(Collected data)
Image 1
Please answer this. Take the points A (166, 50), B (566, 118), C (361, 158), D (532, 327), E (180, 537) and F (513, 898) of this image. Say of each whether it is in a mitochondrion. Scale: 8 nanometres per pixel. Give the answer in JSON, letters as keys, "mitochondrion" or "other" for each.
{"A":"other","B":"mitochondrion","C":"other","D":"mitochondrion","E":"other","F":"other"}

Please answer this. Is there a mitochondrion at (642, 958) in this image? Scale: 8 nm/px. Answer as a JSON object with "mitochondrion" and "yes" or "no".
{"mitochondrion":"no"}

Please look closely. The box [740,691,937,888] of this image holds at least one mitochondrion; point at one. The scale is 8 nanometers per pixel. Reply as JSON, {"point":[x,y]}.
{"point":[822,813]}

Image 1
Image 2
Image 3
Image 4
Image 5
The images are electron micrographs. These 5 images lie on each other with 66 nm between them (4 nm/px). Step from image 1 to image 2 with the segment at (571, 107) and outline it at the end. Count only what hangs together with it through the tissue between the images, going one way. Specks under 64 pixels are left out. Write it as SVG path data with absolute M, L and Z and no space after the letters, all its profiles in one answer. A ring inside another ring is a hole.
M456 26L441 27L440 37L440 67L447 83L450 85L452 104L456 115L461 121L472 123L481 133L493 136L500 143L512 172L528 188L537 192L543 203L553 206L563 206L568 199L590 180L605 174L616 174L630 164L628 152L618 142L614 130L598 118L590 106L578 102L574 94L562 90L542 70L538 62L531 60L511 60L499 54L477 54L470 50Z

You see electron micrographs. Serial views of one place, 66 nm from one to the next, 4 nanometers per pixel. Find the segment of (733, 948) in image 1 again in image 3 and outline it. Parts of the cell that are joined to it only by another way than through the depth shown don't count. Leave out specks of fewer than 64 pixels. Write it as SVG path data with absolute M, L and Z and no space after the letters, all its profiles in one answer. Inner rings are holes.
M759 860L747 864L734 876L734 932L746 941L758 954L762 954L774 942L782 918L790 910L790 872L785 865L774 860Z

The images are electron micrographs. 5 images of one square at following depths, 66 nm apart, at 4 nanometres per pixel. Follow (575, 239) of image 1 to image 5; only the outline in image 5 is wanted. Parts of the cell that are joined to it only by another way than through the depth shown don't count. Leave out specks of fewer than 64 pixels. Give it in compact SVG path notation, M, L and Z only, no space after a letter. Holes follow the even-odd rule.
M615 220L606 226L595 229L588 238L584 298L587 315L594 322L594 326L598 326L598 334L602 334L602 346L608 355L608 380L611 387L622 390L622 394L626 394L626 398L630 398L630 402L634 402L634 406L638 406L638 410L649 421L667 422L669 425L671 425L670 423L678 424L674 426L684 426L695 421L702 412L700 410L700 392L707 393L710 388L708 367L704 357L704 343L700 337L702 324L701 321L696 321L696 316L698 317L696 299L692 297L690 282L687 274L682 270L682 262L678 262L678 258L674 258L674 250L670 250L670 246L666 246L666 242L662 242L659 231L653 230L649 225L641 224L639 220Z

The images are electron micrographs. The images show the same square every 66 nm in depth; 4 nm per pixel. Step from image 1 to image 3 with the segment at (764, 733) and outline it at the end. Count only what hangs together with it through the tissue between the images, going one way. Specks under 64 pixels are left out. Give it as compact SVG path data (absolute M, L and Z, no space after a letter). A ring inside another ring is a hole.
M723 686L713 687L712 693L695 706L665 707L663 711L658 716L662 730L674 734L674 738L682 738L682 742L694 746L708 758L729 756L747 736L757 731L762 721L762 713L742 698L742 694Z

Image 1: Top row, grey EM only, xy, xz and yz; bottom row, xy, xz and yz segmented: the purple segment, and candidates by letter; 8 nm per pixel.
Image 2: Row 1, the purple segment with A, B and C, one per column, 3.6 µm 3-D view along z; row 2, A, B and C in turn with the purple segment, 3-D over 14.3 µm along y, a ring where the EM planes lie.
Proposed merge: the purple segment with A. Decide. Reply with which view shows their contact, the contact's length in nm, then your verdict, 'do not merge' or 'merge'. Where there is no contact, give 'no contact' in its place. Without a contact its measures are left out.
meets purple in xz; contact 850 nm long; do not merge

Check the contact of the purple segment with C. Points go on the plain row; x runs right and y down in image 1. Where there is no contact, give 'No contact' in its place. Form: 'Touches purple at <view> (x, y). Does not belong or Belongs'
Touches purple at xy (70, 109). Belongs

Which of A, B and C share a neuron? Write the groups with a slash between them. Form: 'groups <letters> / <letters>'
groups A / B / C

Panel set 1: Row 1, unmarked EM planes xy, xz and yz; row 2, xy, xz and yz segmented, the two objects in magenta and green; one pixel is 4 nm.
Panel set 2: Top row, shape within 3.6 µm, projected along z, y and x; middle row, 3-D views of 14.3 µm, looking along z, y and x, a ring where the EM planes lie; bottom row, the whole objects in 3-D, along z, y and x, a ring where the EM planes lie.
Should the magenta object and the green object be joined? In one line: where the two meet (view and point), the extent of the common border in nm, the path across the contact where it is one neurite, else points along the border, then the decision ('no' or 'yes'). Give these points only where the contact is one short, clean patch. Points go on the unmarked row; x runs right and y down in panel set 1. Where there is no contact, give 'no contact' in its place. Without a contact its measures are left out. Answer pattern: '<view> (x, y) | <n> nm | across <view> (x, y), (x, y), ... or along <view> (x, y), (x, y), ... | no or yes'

Exercise instructions: Reproduce each line, exactly as it appears, from the one that contains "Panel set 2: Top" through the last line of the records. Add no other lines.

Solution to the problem:
Panel set 2: Top row, shape within 3.6 µm, projected along z, y and x; middle row, 3-D views of 14.3 µm, looking along z, y and x, a ring where the EM planes lie; bottom row, the whole objects in 3-D, along z, y and x, a ring where the EM planes lie.
Should the magenta object and the green object be joined? In one line: where the two meet (view and point), the extent of the common border in nm, the path across the contact where it is one neurite, else points along the border, then the decision ('no' or 'yes'). Give these points only where the contact is one short, clean patch. Points go on the unmarked row; x runs right and y down in panel set 1. Where there is no contact, give 'no contact' in its place. Without a contact its measures are left out. Answer pattern: '<view> (x, y) | <n> nm | across <view> (x, y), (x, y), ... or along <view> (x, y), (x, y), ... | no or yes'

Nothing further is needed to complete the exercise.